Records for the task:
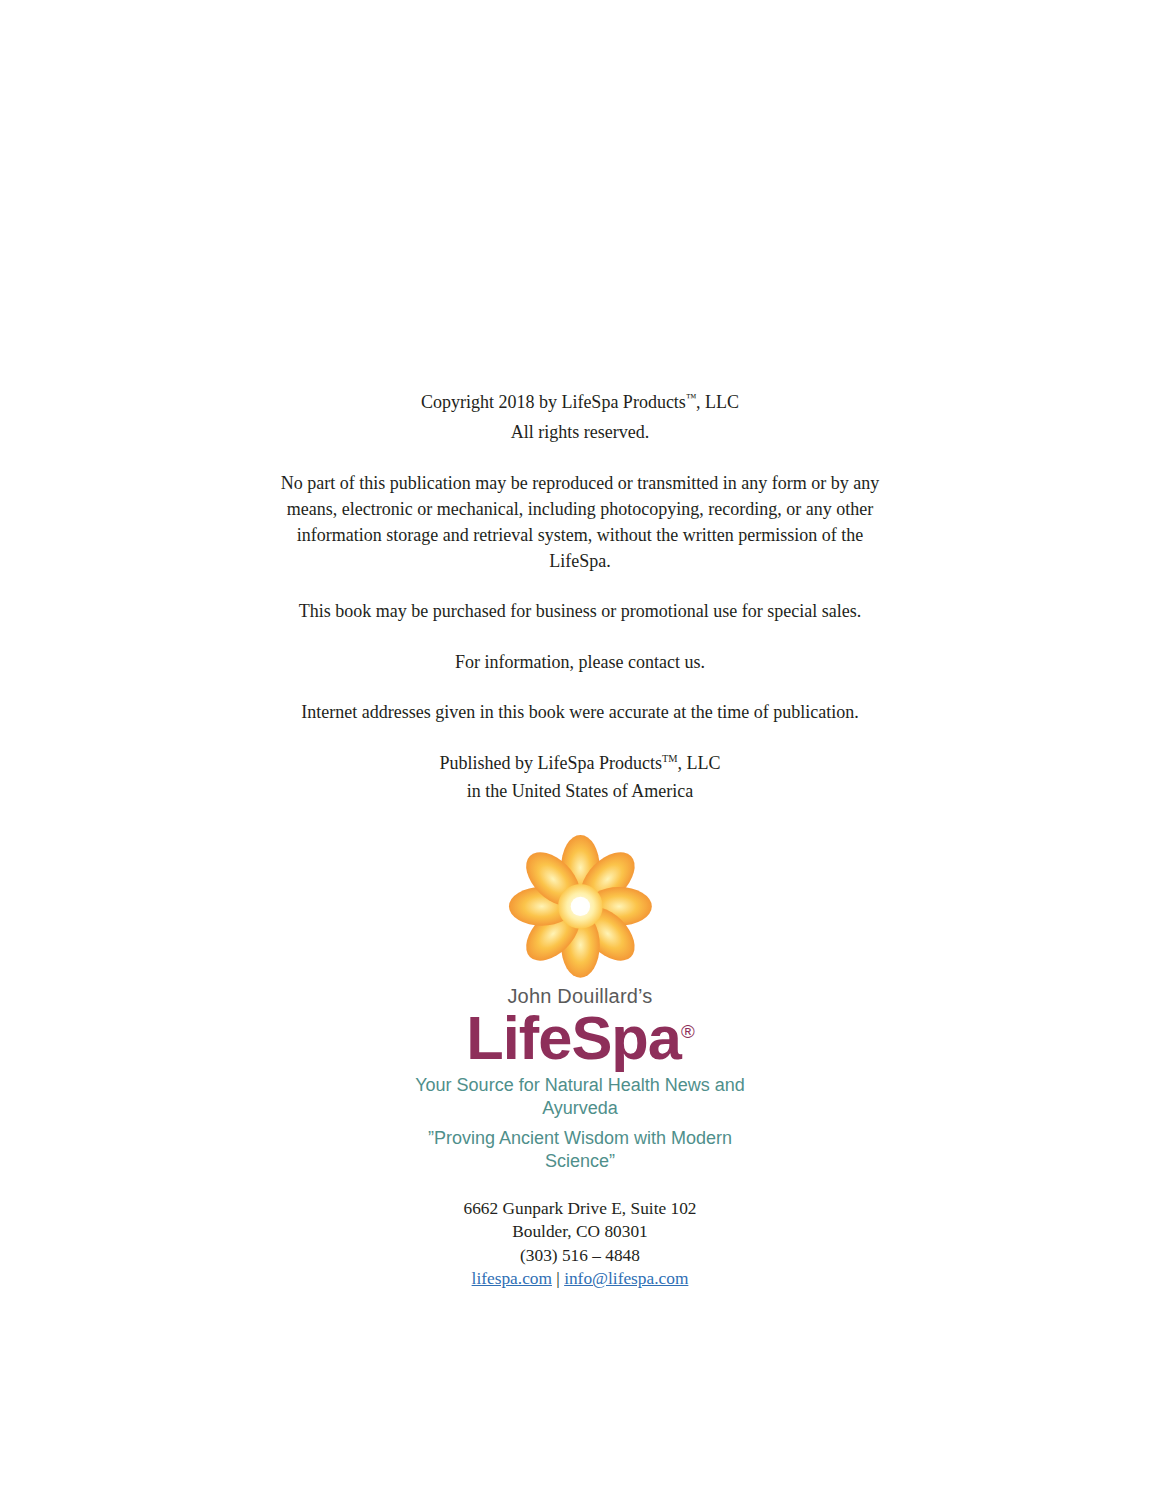Copyright 2018 by LifeSpa Products™, LLC
All rights reserved.
No part of this publication may be reproduced or transmitted in any form or by any means, electronic or mechanical, including photocopying, recording, or any other information storage and retrieval system, without the written permission of the LifeSpa.
This book may be purchased for business or promotional use for special sales.
For information, please contact us.
Internet addresses given in this book were accurate at the time of publication.
Published by LifeSpa ProductsTM, LLC
in the United States of America
John Douillard’s
LifeSpa®
Your Source for Natural Health News and Ayurveda
”Proving Ancient Wisdom with Modern Science”
6662 Gunpark Drive E, Suite 102
Boulder, CO 80301
(303) 516 – 4848
lifespa.com | info@lifespa.com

What you will do:
Quote every entry exactly, with the pictures omitted.

Exercise response:
Copyright 2018 by LifeSpa Products™, LLC
All rights reserved.
No part of this publication may be reproduced or transmitted in any form or by any means, electronic or mechanical, including photocopying, recording, or any other information storage and retrieval system, without the written permission of the LifeSpa.
This book may be purchased for business or promotional use for special sales.
For information, please contact us.
Internet addresses given in this book were accurate at the time of publication.
Published by LifeSpa ProductsTM, LLC
in the United States of America
John Douillard’s
LifeSpa®
Your Source for Natural Health News and Ayurveda
”Proving Ancient Wisdom with Modern Science”
6662 Gunpark Drive E, Suite 102
Boulder, CO 80301
(303) 516 – 4848
lifespa.com | info@lifespa.com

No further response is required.